ROCm uses f16 KV cache because the ROCm HIP backend dequantizes quantized KV types to float32 internally, causing VRAM to grow with context fill rather than staying flat. f16 eliminates that overhead. See docs/tuning-guide.md for the full explanation.

Verify the server

Check health:

curl -s http://127.0.0.1:8080/health

Check the model list:

curl -s http://127.0.0.1:8080/v1/models | jq .

Simple chat completion:

curl -s http://127.0.0.1:8080/v1/chat/completions \
  -H "Content-Type: application/json" \
  -d '{
    "model": "local",
    "messages": [
      {"role": "user", "content": "What is 17 * 23? Answer with just the number."}
    ],
    "max_tokens": 400
  }' | jq '{answer: .choices[0].message.content, tps: .timings.predicted_per_second}'

OpenCode configuration

The checked-in opencode.json points OpenCode at the local OpenAI-compatible endpoint:

base URL: http://127.0.0.1:8080/v1
API key: dummy placeholder

The model ID in opencode.json just needs to match whatever the running llama-server advertises — it does not have to correspond to a real HuggingFace path. Update it to match your preferred model before starting a session.

Helper scripts

`build.llama-ref.docker-rocm.sh`

This is the fastest way to compare a newer upstream llama.cpp revision against the pinned local submodule. It:

clones https://github.com/ggml-org/llama.cpp.git into a temporary directory under /tmp
optionally checks out a requested ref such as b8586
builds that checkout into its own image tag, for example llama-cpp-gfx1031:b8586
leaves your checked-in llama.cpp-src submodule untouched

Example:

bash build.llama-ref.docker-rocm.sh --ref b8586 --image-tag b8586 --force
python run.py --model qwen3.5-4b --backend rocm-docker --image llama-cpp-gfx1031:b8586

`build.llama-ref.docker-vulkan.sh`

This is the Vulkan equivalent of the ROCm helper above. It:

clones https://github.com/ggml-org/llama.cpp.git into a temporary directory under /tmp
optionally checks out a requested ref such as b8495
builds that checkout into its own image tag, for example llama-cpp-vulkan:b8495
leaves your checked-in llama.cpp-src submodule untouched

Example:

bash build.llama-ref.docker-vulkan.sh --ref b8495 --image-tag b8495 --force
python run.py --model qwen3.5-2b --backend vulkan-docker --image llama-cpp-vulkan:b8495

`vram_inspect.py`

Reads /proc/{pid}/fdinfo for a running llama-server and prints all GPU memory fields (drm-memory-vram, drm-memory-gtt, drm-memory-cpu, drm-shared-*) in a clean table. Deduplicates by drm-client-id so shared BOs are not double-counted.

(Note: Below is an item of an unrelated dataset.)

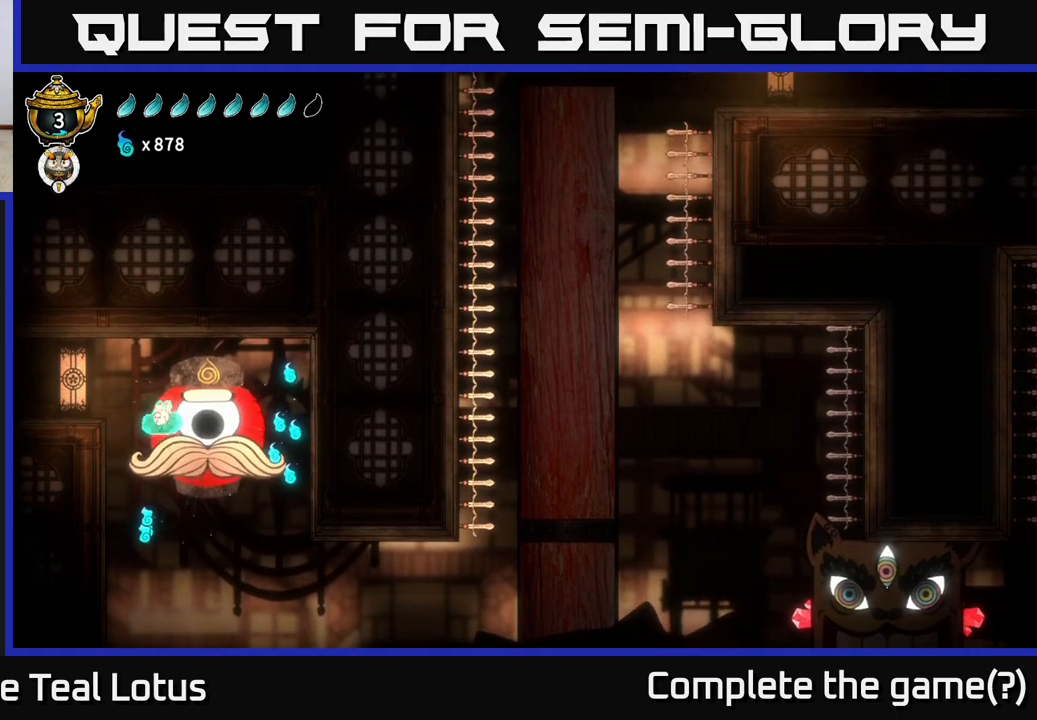
{"buttons": [], "left_stick": "right", "right_stick": "center", "events": [[17, "X", "up"], [33, "A", "down"], [117, "X", "down"], [133, "A", "up"], [133, "left_stick", "left"], [233, "X", "up"], [250, "left_stick", "center"], [433, "left_stick", "right"]]}
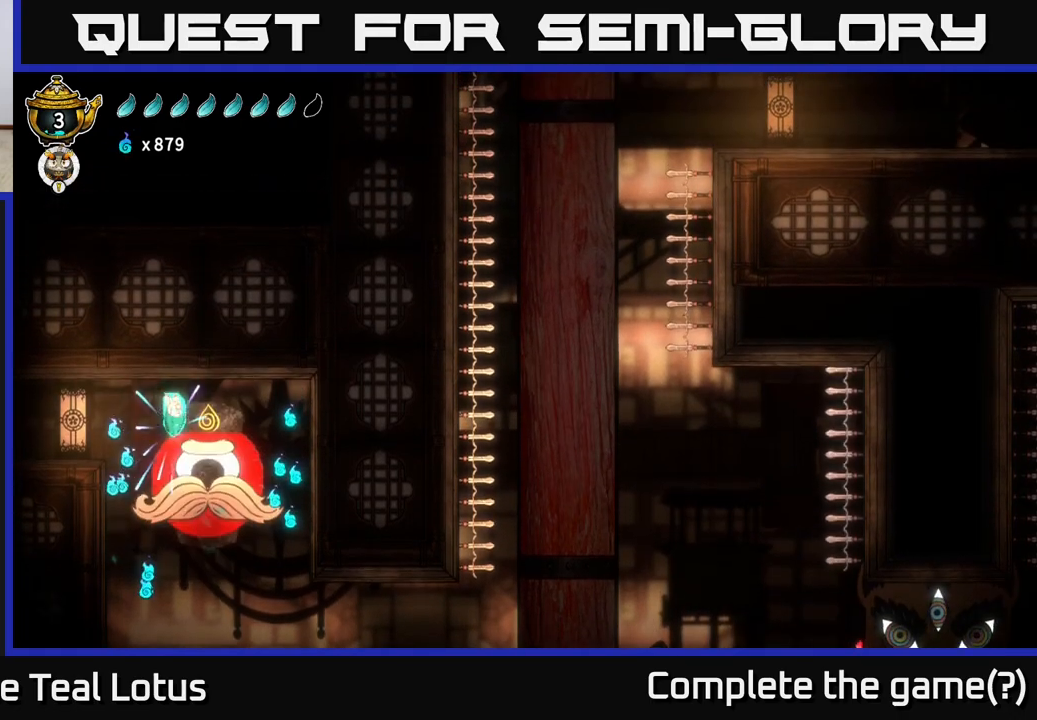
{"buttons": [], "left_stick": "down-right", "right_stick": "center", "events": [[83, "left_stick", "center"], [150, "left_stick", "left"], [433, "left_stick", "down-right"]]}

# one snapshot (auto-detects llama-server by port 8080)
python vram_inspect.py

# refresh every 2 seconds — watch VRAM live while sending requests
python vram_inspect.py --watch

# take a baseline, press Enter after running a request, see exact delta
python vram_inspect.py --delta

# target a specific pid or port
python vram_inspect.py --pid 12345
python vram_inspect.py --port 8081

The --delta mode is the most useful for investigating why ROCm VRAM grows with context: take a baseline snapshot, send a large-context request, press Enter, and the delta table shows exactly which memory categories (VRAM, GTT, CPU, shared) changed and by how much.

`vram_calc.py`

Interactive VRAM calculator for llama.cpp inference. It can:

read GGUF metadata from a local file or from the Hugging Face cache
detect hybrid models where KV-cached attention layers are fewer than total blocks
estimate total VRAM from model size, cache type, ctx-size, and batch-size
print quick what-if tables for context size and cache precision

Run it with:

python vram_calc.py

`stress_test.py`

stress_test.py is now a thin entrypoint over the internal stress_harness/ package. The harness:

auto-detects the running server's actual context size from /slots or /props
resolves the active container from the API port and tracks VRAM per-process through container PIDs (Docker/Podman) or by port-matched local PID (native llama-server), falling back to system-wide only if neither is found
uses a request watchdog driven by /slots, container liveness, and container logs
runs five phases: ramp, sustained load, cold-start, defrag stress, and boundary checks
warns when observed VRAM crosses the 11 GB safety target

Run it against the running server with:

python stress_test.py

Force a specific context size instead of auto-detecting it from the server:

CTX_SIZE=32768 python stress_test.py

Reduce round counts for large-context testing where each round takes many minutes:

QUICK=1 CTX_SIZE=250000 python stress_test.py

QUICK=1 sets SUSTAINED_ROUNDS=3, COLD_ROUNDS=1, DEFRAG_CYCLES=1. Individual env vars still override: QUICK=1 COLD_ROUNDS=2 gives cold_rounds=2.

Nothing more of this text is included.